Reproduce every line of text in the listing below without any changes, and leave the pictures out.

Records from a data source:
————
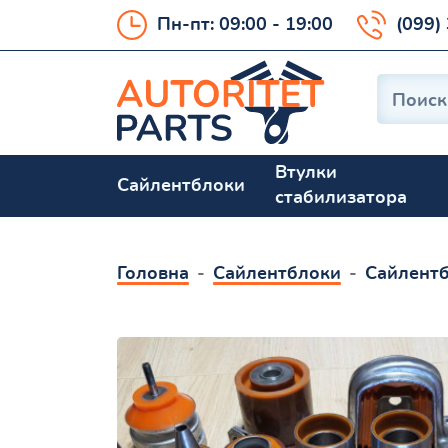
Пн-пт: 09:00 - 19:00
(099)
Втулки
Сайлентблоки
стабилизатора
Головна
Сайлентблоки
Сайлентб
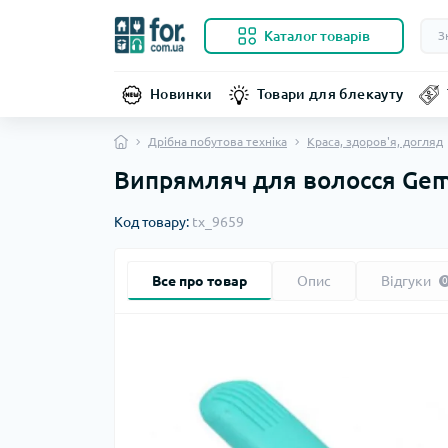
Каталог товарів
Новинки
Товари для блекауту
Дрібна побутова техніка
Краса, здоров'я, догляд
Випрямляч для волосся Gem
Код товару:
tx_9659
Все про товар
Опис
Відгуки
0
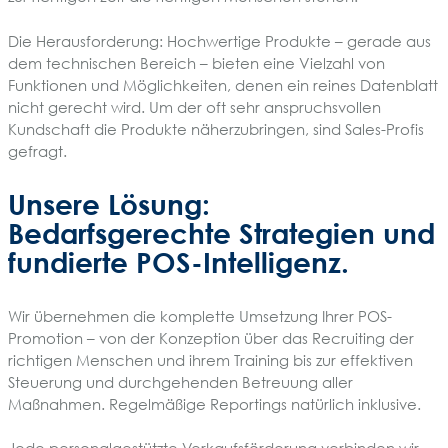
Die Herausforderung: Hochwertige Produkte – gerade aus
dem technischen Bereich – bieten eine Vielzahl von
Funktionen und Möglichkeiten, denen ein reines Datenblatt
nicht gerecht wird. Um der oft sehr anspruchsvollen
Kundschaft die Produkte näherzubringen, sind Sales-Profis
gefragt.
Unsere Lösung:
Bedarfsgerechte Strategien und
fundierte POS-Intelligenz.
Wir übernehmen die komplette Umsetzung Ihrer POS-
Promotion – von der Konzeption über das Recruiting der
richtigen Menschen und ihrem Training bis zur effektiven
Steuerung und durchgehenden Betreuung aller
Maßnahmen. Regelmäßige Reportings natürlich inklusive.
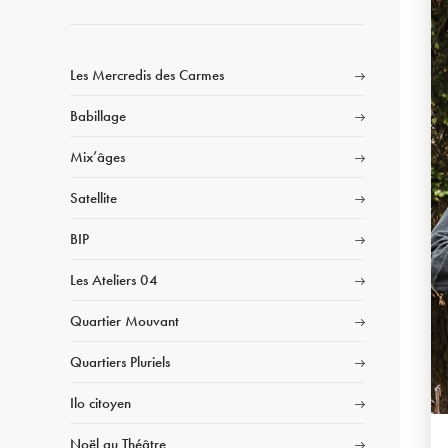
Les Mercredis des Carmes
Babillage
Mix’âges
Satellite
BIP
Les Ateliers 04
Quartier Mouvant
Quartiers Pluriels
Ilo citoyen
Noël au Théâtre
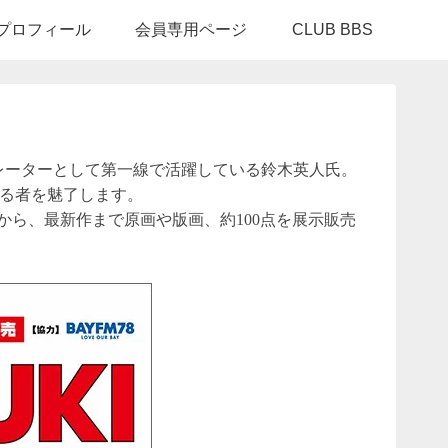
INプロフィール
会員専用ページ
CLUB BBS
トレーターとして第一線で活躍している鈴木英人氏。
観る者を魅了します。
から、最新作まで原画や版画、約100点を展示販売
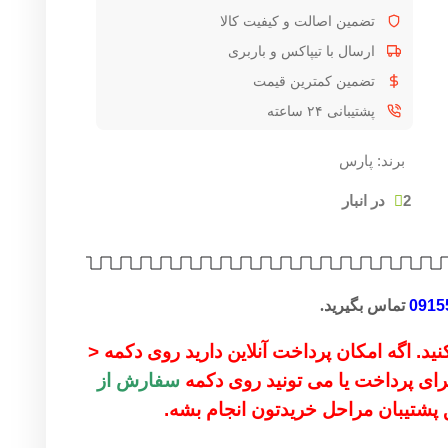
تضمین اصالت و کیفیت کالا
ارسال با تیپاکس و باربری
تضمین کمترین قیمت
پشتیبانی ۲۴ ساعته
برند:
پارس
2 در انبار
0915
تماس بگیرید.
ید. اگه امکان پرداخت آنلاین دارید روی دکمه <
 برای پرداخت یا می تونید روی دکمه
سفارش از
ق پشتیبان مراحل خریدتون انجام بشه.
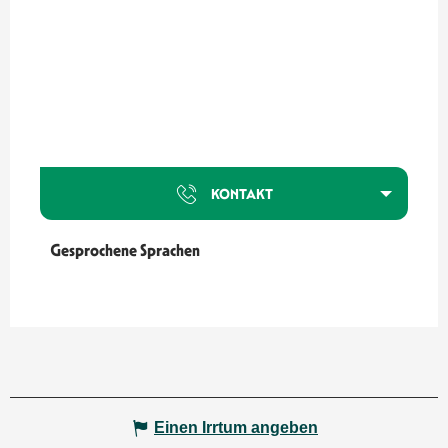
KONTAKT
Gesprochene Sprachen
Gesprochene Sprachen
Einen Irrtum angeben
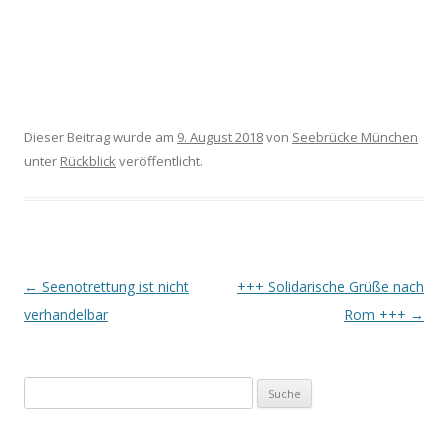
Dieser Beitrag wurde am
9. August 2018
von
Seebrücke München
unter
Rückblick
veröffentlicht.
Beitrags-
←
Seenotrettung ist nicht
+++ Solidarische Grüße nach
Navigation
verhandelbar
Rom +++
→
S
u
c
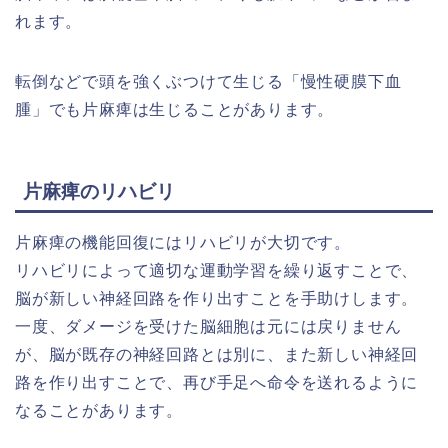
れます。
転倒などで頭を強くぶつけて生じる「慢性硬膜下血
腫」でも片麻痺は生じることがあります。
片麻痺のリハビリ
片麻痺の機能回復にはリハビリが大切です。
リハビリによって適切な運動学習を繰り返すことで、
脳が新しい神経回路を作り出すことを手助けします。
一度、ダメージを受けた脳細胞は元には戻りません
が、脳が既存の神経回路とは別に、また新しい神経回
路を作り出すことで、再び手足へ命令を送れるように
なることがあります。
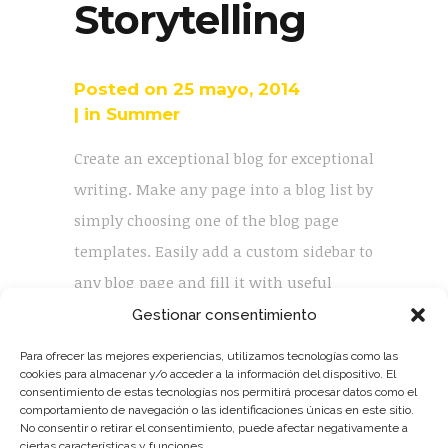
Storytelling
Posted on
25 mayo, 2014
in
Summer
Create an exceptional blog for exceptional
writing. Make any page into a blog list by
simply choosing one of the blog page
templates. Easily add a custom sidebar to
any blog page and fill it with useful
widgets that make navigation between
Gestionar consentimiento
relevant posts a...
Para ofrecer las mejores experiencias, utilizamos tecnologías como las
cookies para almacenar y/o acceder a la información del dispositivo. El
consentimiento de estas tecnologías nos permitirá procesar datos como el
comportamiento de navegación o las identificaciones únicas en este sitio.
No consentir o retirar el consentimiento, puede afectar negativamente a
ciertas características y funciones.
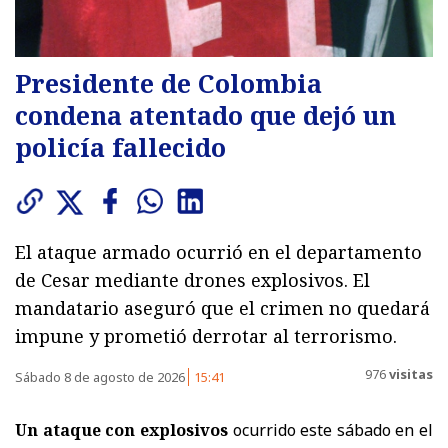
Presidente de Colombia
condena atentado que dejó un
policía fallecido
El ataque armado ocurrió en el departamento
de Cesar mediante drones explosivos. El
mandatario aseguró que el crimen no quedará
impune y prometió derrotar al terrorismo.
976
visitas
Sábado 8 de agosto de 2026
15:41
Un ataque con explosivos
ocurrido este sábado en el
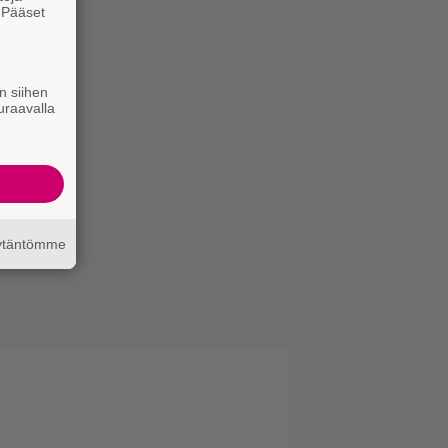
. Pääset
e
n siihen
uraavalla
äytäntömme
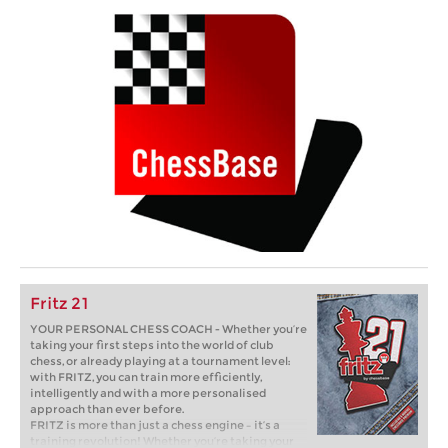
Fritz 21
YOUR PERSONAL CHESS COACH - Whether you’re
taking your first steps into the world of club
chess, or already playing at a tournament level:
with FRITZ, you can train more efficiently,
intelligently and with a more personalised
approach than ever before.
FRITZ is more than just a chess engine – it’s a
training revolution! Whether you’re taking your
————
Answer space:
Пн-пт: 09:00 - 19:00
(099)
Втулки
Сайлентблоки
стабилизатора
Головна
Сайлентблоки
Сайлентб
Каталог товарів
Новинки
Товари для блекауту
Дрібна побутова техніка
Краса, здоров'я, догляд
Випрямляч для волосся Gem
Код товару:
tx_9659
Все про товар
Опис
Відгуки
0
Die Herausforderung: Hochwertige Produkte – gerade aus
dem technischen Bereich – bieten eine Vielzahl von
Funktionen und Möglichkeiten, denen ein reines Datenblatt
nicht gerecht wird. Um der oft sehr anspruchsvollen
Kundschaft die Produkte näherzubringen, sind Sales-Profis
gefragt.
Unsere Lösung:
Bedarfsgerechte Strategien und
fundierte POS-Intelligenz.
Wir übernehmen die komplette Umsetzung Ihrer POS-
Promotion – von der Konzeption über das Recruiting der
richtigen Menschen und ihrem Training bis zur effektiven
Steuerung und durchgehenden Betreuung aller
Maßnahmen. Regelmäßige Reportings natürlich inklusive.
Les Mercredis des Carmes
Babillage
Mix’âges
Satellite
BIP
Les Ateliers 04
Quartier Mouvant
Quartiers Pluriels
Ilo citoyen
Noël au Théâtre
INプロフィール
会員専用ページ
CLUB BBS
トレーターとして第一線で活躍している鈴木英人氏。
観る者を魅了します。
から、最新作まで原画や版画、約100点を展示販売
تضمین اصالت و کیفیت کالا
ارسال با تیپاکس و باربری
تضمین کمترین قیمت
پشتیبانی ۲۴ ساعته
برند:
پارس
2 در انبار
0915
تماس بگیرید.
ید. اگه امکان پرداخت آنلاین دارید روی دکمه <
 برای پرداخت یا می تونید روی دکمه
سفارش از
ق پشتیبان مراحل خریدتون انجام بشه.
KONTAKT
Gesprochene Sprachen
Gesprochene Sprachen
Einen Irrtum angeben
Dieser Beitrag wurde am
9. August 2018
von
Seebrücke München
unter
Rückblick
veröffentlicht.
Beitrags-
←
Seenotrettung ist nicht
+++ Solidarische Grüße nach
Navigation
verhandelbar
Rom +++
→
S
u
c
れます。
転倒などで頭を強くぶつけて生じる「慢性硬膜下血
腫」でも片麻痺は生じることがあります。
片麻痺のリハビリ
片麻痺の機能回復にはリハビリが大切です。
リハビリによって適切な運動学習を繰り返すことで、
脳が新しい神経回路を作り出すことを手助けします。
一度、ダメージを受けた脳細胞は元には戻りません
が、脳が既存の神経回路とは別に、また新しい神経回
路を作り出すことで、再び手足へ命令を送れるように
なることがあります。
Storytelling
Posted on
25 mayo, 2014
in
Summer
Create an exceptional blog for exceptional
writing. Make any page into a blog list by
simply choosing one of the blog page
templates. Easily add a custom sidebar to
any blog page and fill it with useful
widgets that make navigation between
Gestionar consentimiento
relevant posts a...
Para ofrecer las mejores experiencias, utilizamos tecnologías como las
cookies para almacenar y/o acceder a la información del dispositivo. El
consentimiento de estas tecnologías nos permitirá procesar datos como el
comportamiento de navegación o las identificaciones únicas en este sitio.
No consentir o retirar el consentimiento, puede afectar negativamente a
ciertas características y funciones.
Presidente de Colombia
condena atentado que dejó un
policía fallecido
El ataque armado ocurrió en el departamento
de Cesar mediante drones explosivos. El
mandatario aseguró que el crimen no quedará
impune y prometió derrotar al terrorismo.
976
visitas
Sábado 8 de agosto de 2026
15:41
Un ataque con explosivos
ocurrido este sábado en el
. Pääset
e
n siihen
uraavalla
äytäntömme
Fritz 21
YOUR PERSONAL CHESS COACH - Whether you’re
taking your first steps into the world of club
chess, or already playing at a tournament level:
with FRITZ, you can train more efficiently,
intelligently and with a more personalised
approach than ever before.
FRITZ is more than just a chess engine – it’s a
training revolution! Whether you’re taking your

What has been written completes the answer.